水通道尿蛋白光学免标记特异性检测装置及方法与流程

本发明涉及一种光学免标记特异性检测装置及方法，尤其是一种水通道尿蛋白光学免标记特异性检测装置及方法，属于生物医学光传感技术设计领域。

背景技术：

水是生命之源，在人体细胞中水的比例约占总质量的70％，大多数与生命活动相关的生化反应都是在水环境中进行的。因此，许多疾病的发生与人体水液平衡的破坏密切相关。肾脏作为人体主要的水液代谢器官，通过尿液的生成与排泄调节人体内水和电解质平衡，调节体液渗透压、体液量和电解质浓度。水通道蛋白(Aquaporins，AQPs)是水分子通过生物膜脂质双分子层的一种膜蛋白，几乎分布于所有活体器官组织中，对维持机体水液平衡和内环境稳定具有重要作用。现有的研究己经证实，分布于肾脏的AQP1-4参与了肾小管对水的重吸收，对调节尿液的排泄起到重要作用，水液代谢失衡与其异常表达密不可分。其中，AQP2是生理条件下肾脏最主要的受抗利尿激素调控的水通道蛋白，是维持体内水平衡调节的必需物质。由于AQP2可从细胞膜脱落至尿液中，因此，检测尿液中AQP2含量的变化，对于评估肾脏功能及机体水液平衡调节状态具有重要的临床实用价值。

::::::::::

任务要求:
(a) 这段关于水通道尿蛋白检测的节选认为，检测尿液中AQP2含量的变化有重要的临床实用价值，原因是什么？请用一到三句话说明。
(b) 这段关于水通道尿蛋白检测装置的节选在最后一句之后会怎样展开？请从那里续写下去。

::::::::::

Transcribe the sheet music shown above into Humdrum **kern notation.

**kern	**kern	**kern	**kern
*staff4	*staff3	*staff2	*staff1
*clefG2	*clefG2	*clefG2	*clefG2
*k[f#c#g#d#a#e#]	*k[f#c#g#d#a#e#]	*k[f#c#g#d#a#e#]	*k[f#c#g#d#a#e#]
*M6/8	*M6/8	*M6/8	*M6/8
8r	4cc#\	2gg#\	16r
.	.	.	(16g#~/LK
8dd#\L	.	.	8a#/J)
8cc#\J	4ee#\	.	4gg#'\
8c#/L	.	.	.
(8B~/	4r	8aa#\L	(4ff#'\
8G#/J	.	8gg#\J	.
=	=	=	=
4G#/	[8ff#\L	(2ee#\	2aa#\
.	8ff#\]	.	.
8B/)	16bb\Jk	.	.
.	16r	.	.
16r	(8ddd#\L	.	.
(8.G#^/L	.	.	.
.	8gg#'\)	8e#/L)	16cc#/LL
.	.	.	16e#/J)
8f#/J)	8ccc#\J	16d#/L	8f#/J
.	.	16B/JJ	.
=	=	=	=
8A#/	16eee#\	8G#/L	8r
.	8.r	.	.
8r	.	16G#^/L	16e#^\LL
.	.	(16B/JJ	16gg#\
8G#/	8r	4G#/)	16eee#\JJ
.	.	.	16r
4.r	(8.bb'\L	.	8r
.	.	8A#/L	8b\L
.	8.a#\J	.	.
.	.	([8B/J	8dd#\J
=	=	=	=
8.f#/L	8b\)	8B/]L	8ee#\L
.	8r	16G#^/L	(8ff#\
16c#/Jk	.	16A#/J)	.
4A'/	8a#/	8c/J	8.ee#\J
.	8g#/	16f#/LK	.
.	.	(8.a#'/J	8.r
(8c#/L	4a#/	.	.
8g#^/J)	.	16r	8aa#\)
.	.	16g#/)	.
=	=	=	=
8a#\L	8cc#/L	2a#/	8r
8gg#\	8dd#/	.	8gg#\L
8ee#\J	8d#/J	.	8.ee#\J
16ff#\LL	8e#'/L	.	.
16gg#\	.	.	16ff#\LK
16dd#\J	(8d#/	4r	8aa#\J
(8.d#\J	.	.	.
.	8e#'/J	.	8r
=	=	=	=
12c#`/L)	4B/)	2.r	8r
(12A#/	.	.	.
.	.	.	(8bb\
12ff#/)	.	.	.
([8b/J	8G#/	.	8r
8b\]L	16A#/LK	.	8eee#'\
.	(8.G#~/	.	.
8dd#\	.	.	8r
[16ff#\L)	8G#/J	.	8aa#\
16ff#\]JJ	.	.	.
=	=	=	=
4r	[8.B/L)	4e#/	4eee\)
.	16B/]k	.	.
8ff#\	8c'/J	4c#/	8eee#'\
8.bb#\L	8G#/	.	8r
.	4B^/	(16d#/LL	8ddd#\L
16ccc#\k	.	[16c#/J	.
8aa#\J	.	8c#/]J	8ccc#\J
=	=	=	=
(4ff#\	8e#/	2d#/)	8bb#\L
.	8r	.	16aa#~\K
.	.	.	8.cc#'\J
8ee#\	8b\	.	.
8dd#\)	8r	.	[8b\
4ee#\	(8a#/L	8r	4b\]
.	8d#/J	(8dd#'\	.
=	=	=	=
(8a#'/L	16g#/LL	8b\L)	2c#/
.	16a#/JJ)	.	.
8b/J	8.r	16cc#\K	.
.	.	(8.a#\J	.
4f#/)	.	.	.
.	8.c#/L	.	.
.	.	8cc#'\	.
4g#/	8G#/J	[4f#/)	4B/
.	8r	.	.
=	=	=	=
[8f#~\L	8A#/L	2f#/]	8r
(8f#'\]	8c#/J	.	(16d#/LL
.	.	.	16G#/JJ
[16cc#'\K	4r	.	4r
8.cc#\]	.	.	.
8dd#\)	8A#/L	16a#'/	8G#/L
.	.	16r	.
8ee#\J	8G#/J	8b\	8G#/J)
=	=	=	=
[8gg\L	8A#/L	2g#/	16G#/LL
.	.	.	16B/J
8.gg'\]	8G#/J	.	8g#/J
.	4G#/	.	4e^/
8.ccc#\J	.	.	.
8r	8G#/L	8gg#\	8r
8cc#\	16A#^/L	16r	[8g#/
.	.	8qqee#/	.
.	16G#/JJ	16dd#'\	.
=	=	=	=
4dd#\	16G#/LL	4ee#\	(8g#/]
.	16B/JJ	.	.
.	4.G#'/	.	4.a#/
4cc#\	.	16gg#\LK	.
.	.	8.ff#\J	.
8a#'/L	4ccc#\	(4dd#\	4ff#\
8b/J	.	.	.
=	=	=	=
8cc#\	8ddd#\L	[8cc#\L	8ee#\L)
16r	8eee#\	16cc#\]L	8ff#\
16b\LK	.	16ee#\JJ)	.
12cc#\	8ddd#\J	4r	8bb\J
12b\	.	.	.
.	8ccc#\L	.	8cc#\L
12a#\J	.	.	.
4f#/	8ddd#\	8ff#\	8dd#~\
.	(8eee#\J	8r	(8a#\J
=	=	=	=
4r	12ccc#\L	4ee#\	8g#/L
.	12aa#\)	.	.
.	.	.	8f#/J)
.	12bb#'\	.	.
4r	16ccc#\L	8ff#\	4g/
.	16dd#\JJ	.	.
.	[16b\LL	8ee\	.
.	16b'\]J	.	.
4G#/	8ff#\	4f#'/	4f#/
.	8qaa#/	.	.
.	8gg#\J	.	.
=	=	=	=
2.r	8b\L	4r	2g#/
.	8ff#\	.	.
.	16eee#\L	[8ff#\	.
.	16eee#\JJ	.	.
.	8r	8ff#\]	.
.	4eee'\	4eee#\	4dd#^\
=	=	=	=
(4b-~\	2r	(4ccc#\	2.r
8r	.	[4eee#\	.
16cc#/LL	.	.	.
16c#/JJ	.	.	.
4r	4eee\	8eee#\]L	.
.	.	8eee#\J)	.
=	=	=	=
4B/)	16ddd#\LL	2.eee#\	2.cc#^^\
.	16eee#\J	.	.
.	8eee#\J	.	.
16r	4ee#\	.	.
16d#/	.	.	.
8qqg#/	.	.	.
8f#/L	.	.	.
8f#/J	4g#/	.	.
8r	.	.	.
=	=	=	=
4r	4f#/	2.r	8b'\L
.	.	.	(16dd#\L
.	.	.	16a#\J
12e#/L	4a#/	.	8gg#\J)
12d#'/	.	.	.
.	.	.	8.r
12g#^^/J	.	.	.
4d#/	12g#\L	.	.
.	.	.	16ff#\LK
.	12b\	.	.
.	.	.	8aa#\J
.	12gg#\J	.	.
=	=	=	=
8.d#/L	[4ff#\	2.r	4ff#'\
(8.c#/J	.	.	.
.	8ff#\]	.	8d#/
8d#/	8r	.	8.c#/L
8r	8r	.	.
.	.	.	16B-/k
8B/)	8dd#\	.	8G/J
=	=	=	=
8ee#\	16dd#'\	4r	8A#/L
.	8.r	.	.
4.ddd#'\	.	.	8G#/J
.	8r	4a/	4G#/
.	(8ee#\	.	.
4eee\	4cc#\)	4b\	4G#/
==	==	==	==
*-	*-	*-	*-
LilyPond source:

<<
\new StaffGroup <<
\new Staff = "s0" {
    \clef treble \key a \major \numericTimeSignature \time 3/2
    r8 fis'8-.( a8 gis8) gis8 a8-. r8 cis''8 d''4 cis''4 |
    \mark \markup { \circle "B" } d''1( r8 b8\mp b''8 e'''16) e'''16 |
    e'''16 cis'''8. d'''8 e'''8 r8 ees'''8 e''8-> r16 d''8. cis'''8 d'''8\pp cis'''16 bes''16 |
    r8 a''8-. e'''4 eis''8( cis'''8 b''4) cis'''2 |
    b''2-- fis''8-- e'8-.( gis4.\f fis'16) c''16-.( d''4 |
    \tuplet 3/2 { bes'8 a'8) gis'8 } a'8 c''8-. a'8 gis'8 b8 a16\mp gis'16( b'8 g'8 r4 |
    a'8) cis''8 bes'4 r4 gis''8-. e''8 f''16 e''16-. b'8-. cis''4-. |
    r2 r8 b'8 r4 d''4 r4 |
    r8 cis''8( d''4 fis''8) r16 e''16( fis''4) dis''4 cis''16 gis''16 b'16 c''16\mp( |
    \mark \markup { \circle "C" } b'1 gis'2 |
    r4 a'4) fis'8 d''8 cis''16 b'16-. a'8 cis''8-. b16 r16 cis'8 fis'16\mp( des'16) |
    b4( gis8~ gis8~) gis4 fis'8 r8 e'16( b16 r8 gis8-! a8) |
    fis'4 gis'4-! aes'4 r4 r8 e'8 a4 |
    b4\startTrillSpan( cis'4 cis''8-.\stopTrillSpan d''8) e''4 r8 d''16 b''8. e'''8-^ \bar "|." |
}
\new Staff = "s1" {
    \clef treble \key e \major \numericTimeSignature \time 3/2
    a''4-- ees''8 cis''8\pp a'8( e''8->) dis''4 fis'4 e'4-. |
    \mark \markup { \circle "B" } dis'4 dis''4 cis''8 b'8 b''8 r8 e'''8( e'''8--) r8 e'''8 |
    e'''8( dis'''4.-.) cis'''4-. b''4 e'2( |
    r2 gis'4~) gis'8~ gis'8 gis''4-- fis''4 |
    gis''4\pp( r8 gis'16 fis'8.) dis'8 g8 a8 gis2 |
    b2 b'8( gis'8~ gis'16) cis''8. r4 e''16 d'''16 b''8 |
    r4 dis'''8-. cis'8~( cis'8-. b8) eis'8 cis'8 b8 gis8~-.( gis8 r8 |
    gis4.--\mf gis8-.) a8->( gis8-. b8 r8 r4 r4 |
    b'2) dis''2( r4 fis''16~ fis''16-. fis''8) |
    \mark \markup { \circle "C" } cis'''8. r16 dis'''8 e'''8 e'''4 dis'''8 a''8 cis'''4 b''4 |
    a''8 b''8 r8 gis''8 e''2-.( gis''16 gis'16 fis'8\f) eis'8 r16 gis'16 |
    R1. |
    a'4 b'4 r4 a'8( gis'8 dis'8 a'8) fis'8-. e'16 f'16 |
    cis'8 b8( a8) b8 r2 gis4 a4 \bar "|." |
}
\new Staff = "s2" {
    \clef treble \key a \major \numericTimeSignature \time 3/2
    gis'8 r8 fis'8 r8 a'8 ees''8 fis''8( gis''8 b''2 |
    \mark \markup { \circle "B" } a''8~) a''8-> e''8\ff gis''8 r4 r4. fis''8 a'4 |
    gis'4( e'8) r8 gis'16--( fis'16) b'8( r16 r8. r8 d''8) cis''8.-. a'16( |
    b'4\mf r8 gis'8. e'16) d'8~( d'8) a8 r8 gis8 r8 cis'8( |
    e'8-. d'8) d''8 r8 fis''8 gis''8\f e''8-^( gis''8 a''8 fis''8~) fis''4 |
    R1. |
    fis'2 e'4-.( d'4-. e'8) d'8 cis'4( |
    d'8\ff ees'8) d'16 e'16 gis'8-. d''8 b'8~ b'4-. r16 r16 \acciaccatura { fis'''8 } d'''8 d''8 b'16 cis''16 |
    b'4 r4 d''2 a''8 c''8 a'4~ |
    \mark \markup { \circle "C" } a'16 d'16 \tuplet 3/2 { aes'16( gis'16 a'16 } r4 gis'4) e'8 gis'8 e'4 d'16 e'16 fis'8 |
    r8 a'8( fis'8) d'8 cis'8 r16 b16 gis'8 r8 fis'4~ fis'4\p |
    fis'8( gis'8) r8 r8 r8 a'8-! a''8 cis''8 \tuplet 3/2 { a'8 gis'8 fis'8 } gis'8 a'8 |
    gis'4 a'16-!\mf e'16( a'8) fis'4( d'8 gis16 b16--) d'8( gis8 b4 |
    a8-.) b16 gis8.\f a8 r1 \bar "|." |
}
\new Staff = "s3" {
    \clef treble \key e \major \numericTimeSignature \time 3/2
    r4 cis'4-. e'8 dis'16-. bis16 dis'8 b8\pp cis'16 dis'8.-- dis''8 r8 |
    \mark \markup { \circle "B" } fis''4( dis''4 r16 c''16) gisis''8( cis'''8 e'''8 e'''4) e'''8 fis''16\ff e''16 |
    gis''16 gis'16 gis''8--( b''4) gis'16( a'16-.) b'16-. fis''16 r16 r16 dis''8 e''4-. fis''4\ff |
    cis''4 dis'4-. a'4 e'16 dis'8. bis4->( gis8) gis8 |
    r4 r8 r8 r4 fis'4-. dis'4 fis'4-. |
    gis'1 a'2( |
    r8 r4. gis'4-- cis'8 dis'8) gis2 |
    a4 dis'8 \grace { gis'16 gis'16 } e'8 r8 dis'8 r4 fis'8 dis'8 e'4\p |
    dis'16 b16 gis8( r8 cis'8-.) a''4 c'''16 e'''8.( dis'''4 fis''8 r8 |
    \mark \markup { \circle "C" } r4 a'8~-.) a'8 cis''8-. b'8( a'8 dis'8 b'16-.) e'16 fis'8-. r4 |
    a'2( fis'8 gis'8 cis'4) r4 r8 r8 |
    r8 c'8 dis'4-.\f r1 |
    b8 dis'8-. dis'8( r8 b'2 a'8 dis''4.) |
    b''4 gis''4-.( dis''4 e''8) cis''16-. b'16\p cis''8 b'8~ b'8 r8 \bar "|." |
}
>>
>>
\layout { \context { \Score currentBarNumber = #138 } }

::::::::::

书面作答:
(a) AQP2是生理条件下肾脏最主要的受抗利尿激素调控的水通道蛋白，是维持体内水平衡调节的必需物质，而且它可从细胞膜脱落至尿液中。因此，检测尿液中AQP2含量的变化可用来评估肾脏功能及机体水液平衡调节状态。

(b)
现有的检测水通道尿蛋白的医学常规方法包括“二喹啉甲酸测定法(BCA)”和“酶联免疫吸附测定法(ELISA)”两种。尽管BCA法已被广泛用于蛋白浓度测定，但此方法中测定的是溶液总蛋白含量，而非对水通道尿蛋白的特异性检测，容易受到溶液中其它成分的干扰，且还有显色慢、容易受还原剂和高浓度的EDTA影响等缺点。ELISA因其检测试剂盒检测数量大(一般为96孔板)稍显贵重，较适用于大规模多批次的检测活动，在一定程度上限制了ELISA在基层工作中的应用；此外，环境对ELISA的影响也较大，环境温度过低或者过高，抗体抗原反应将会减弱或者加快，使得最终结果不正确，难以形成标准曲线图。上述两种方法应用在药物研究检测过程中，除了要使用昂贵且检测数量庞大的光学仪器设备(像96孔板)外，还需要利用统计学的相关方法同时处理大量的测试数据和耗费大量时间准备待测样品，待测样品还必须放入到实验仪器中，因此这两种检测方式都无法满足活体蛋白样品的原位实时检测。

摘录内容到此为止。